In order to obtain a better understanding of the characteristics of the learned features, we conducted k-means clustering analysis on very certain samples collected from LOO test-trials. Here, a certain sample is defined as one whose softmax probability is larger than a threshold (set to 0.999). The k-means clustering analysis is based on the Euclidean distance. We cluster the log-power spectrum of examples into four clusters, where a number of four is determined by the elbow-theory

(kodinariya2013review). From the frequency count plot, see Fig. 6A, we can see that the majority of the cluster No. 2 is from the EPG class and that of the cluster No. 4 is from BL class. From the mean spectra of each cluster, we can see that the EPG-dominant cluster has higher power in the frequency range over 20 Hz to 100 Hz. Specially, in this cluster, there is strong power around 22 Hz and its harmonics. On the other hand, the mean power spectrum of the BL-dominant cluster, cluster No. 4, has a faster decay towards higher frequencies.

5 Discussion

In recent years, ML could capitalize on the availability of big medical data sets.
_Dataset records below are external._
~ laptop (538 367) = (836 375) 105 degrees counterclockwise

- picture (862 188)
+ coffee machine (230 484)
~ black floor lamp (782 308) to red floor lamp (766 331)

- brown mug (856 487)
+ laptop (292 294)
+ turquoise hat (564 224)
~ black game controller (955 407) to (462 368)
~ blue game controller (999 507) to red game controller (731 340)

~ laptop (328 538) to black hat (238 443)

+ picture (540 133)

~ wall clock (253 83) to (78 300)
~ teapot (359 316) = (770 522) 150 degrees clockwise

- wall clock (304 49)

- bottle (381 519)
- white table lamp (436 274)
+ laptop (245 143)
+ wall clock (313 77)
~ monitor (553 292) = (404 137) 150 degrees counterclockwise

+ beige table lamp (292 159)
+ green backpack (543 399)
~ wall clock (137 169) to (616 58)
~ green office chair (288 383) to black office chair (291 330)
However, acquiring expert annotations for such data is impractical in many applications, representing a challenge for ML approaches. Here, we have tried to answer the question if an emerging epilepsy might be detectable from EEG signals even before the first seizure occurs. For this, we have used a rodent model of epilepsy (costard2019electrical), where epileptogenesis (EPG) is triggered through PPS. While massive amounts of training data are available from the BL (pre-stimulation) and the EPG (post-stimulation) periods, these data are only labeled by their time of recording. On one hand, there might be large amounts of EPG-like signals present in the BL phase because there is brain injury involved in implanting the electrode. On the other hand, normal brain activities are still present in the EPG phase. Thus, we can expect short segments of EEG recordings to be often indistinguishable. A reliable classification requires pooling data over longer time windows. To achieve this, we have proposed a DNN approach with a prediction aggregation method. Our method is trained in an end-to-end fashion on five second segments and we have observed massive performance gains when aggregating predictions over one hour (improvements of 21%, 19%, and 13% in SEN, SPE, and AUC, respectively). Therefore, we have demonstrated a very viable method for automatically predicting epilepsy from EEG recordings prior to the first epileptic seizure. This opens the door for early interventions to modify or even arrest the progression of the disease (loscher2019holy). Furthermore, EEG patterns that the network has identified as being predictive of EPG may point towards new biomarkers of the disease. As a plausible alternative approach to our network architecture, a recurrent neural network (RNN) could be considered. However, our preliminary investigations have shown that RNN training requires more structure exploration and hyper-parameter search and our results leave little room for improvement on the data set presented here.


From the perspective of practical utility, a good biomarker for identifying EPG in a clinical setting should be noninvasive. In contrast, the data in our study were recorded with a depth electrode, which has a much higher signal-to-noise-ratio compared to surface EEG recordings. For training a similar model to predict EPG in humans, the collection of surface EEG data from human patients would be necessary. As an immediate next step, we plan to extend our results to a group of human patients, who will undergo EEG (surface or intracranial) recording in the hospital after suffering a brain injury but before epilepsy is manifest. With sufficient training data from these and non-epileptic patients, we could envision a machine-learning-assisted diagnostic tool for the early detection of a developing epilepsy in human patients.